Rewrite these lines with every "image" replaced by "frame" and everything else left as it is. Leave the pictures out of your answer.

START Data shown

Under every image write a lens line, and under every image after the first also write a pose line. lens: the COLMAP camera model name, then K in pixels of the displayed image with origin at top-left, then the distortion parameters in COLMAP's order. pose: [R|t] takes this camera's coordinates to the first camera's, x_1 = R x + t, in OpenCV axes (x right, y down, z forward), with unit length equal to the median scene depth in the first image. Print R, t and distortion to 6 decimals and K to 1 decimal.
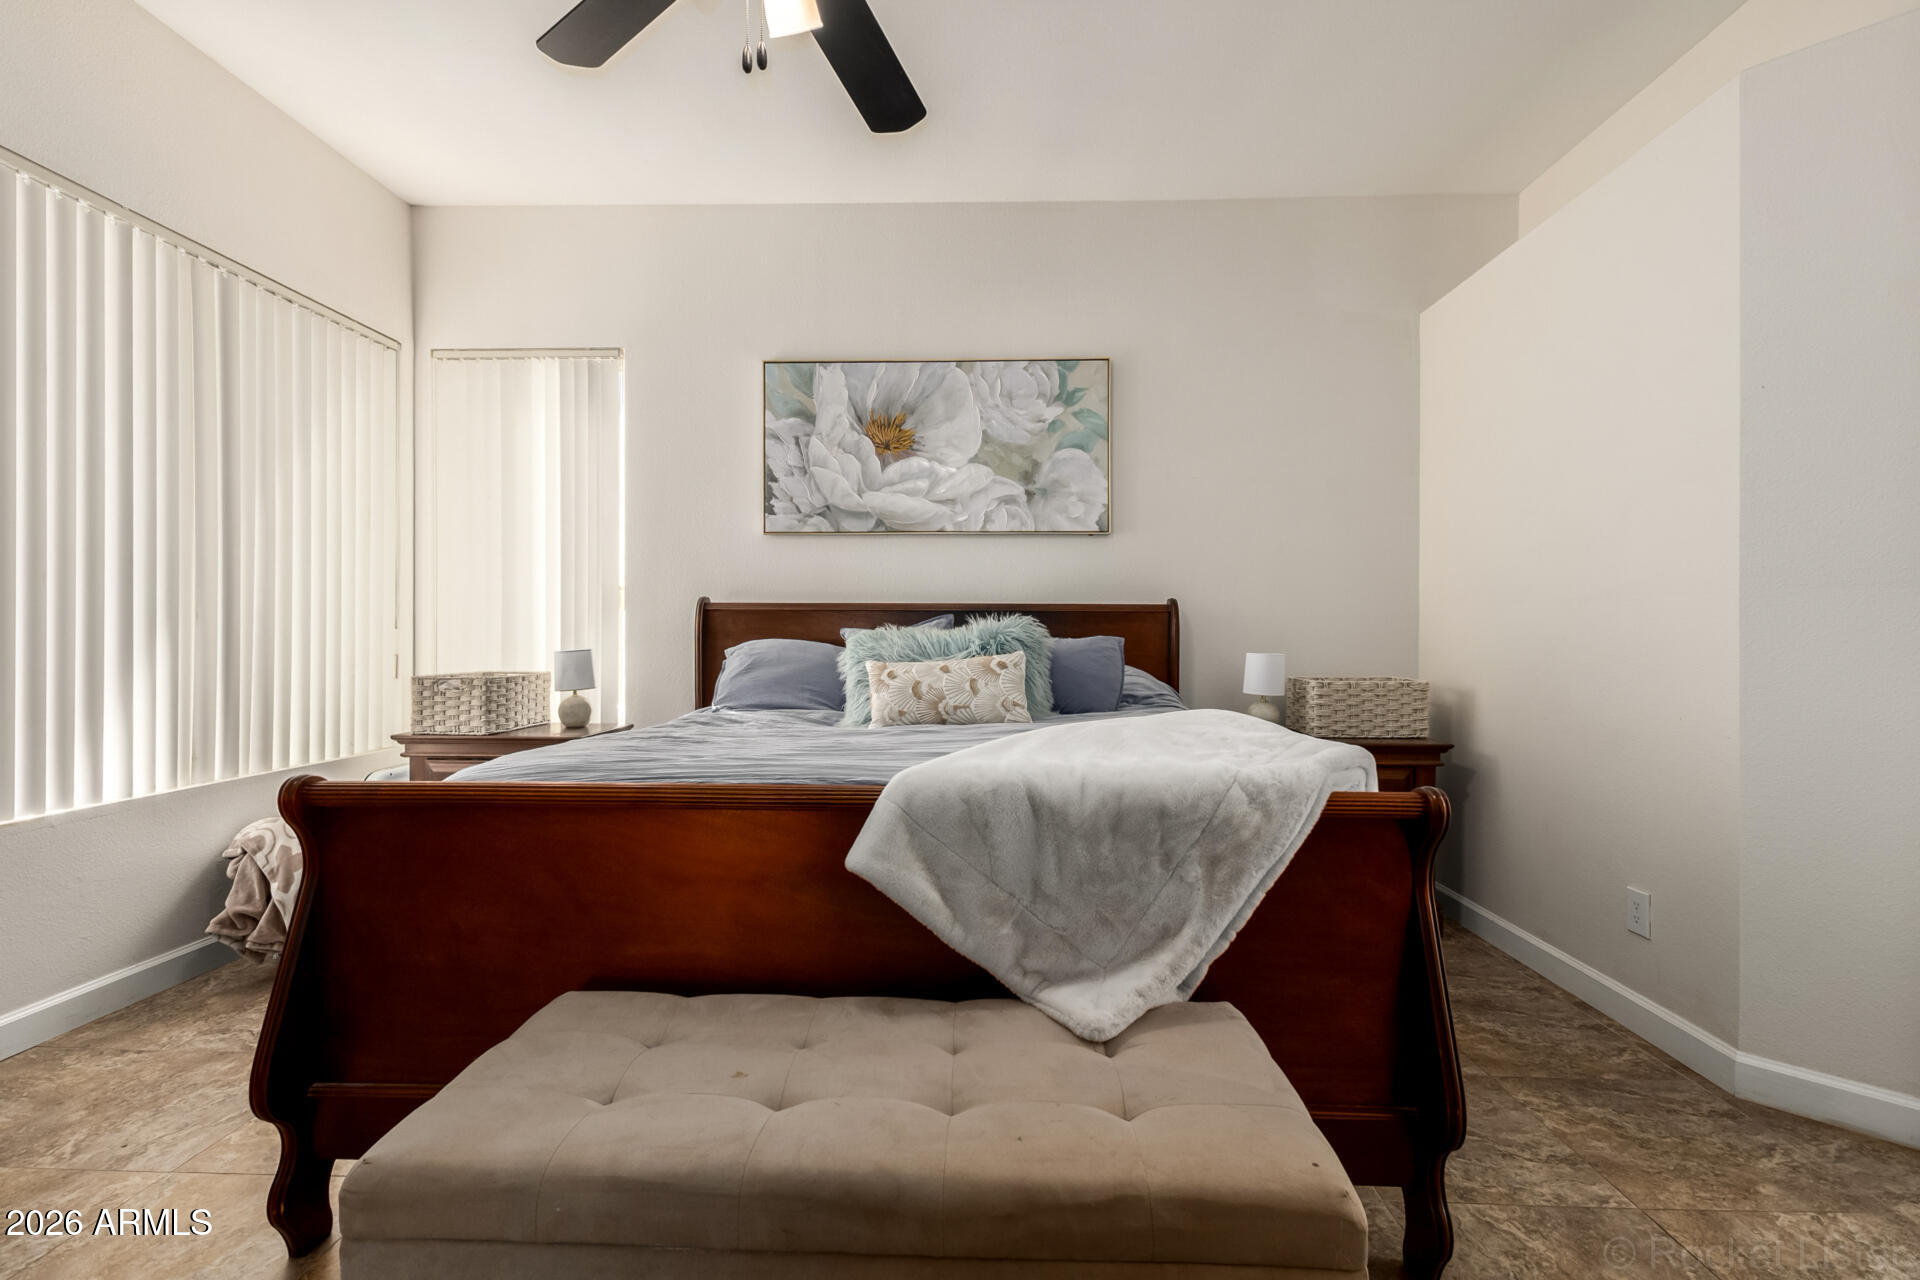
lens RADIAL K [[845.4, 0, 974.6], [0, 845.4, 632.7], [0, 0, 1]] dist [0.006005, -0.000546]
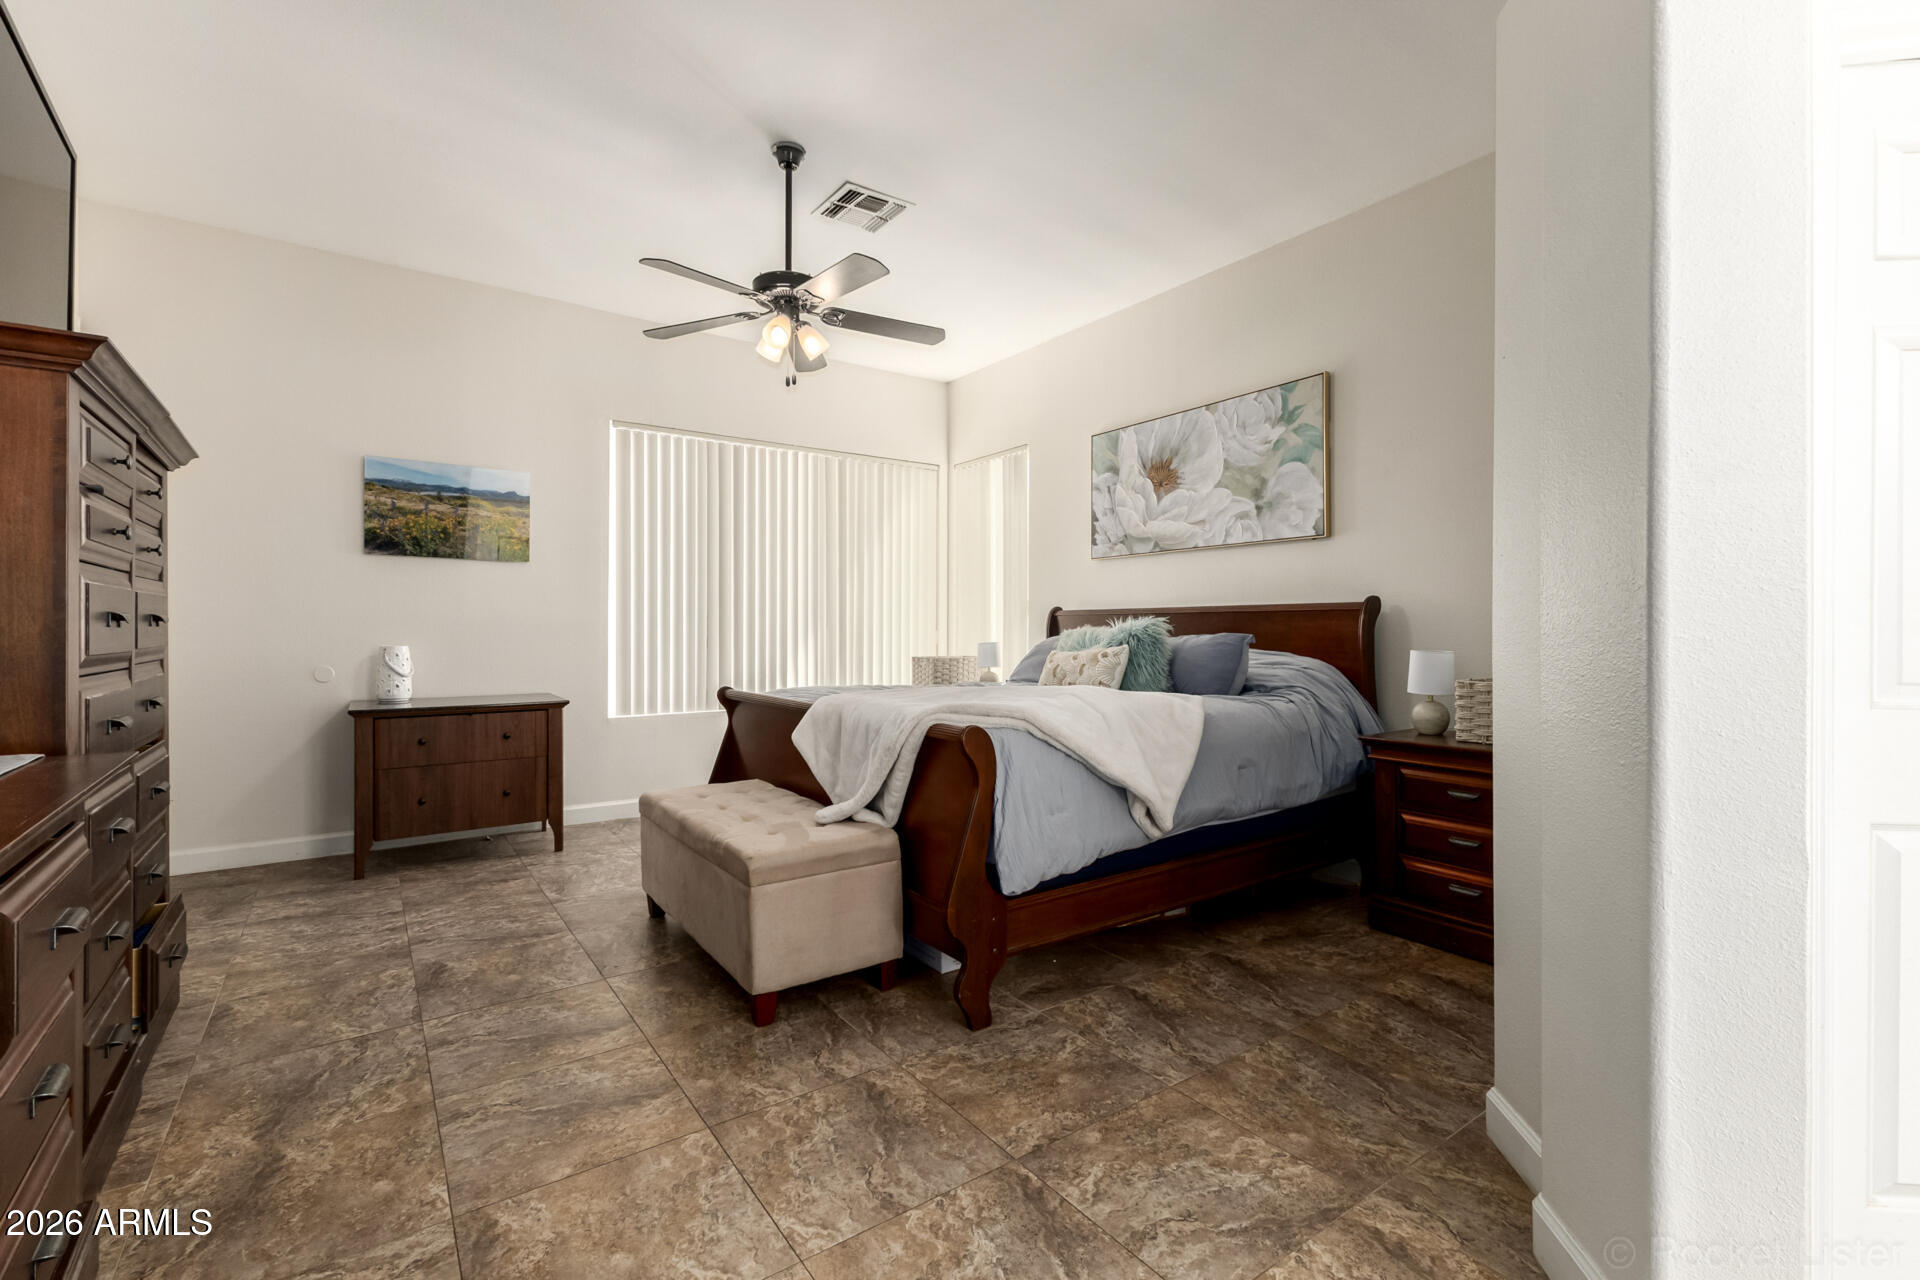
lens RADIAL K [[845.4, 0, 974.6], [0, 845.4, 632.7], [0, 0, 1]] dist [0.006005, -0.000546]
pose [[0.608276, -0.001179, -0.793725, 0.735810], [0.004437, 0.999988, 0.001915, -0.000429], [0.793713, -0.004686, 0.608274, 0.002965]]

END Data shown

Task solution:
Under every frame write a lens line, and under every frame after the first also write a pose line. lens: the COLMAP camera model name, then K in pixels of the displayed frame with origin at top-left, then the distortion parameters in COLMAP's order. pose: [R|t] takes this camera's coordinates to the first camera's, x_1 = R x + t, in OpenCV axes (x right, y down, z forward), with unit length equal to the median scene depth in the first frame. Print R, t and distortion to 6 decimals and K to 1 decimal.
lens RADIAL K [[845.4, 0, 974.6], [0, 845.4, 632.7], [0, 0, 1]] dist [0.006005, -0.000546]
lens RADIAL K [[845.4, 0, 974.6], [0, 845.4, 632.7], [0, 0, 1]] dist [0.006005, -0.000546]
pose [[0.608276, -0.001179, -0.793725, 0.735810], [0.004437, 0.999988, 0.001915, -0.000429], [0.793713, -0.004686, 0.608274, 0.002965]]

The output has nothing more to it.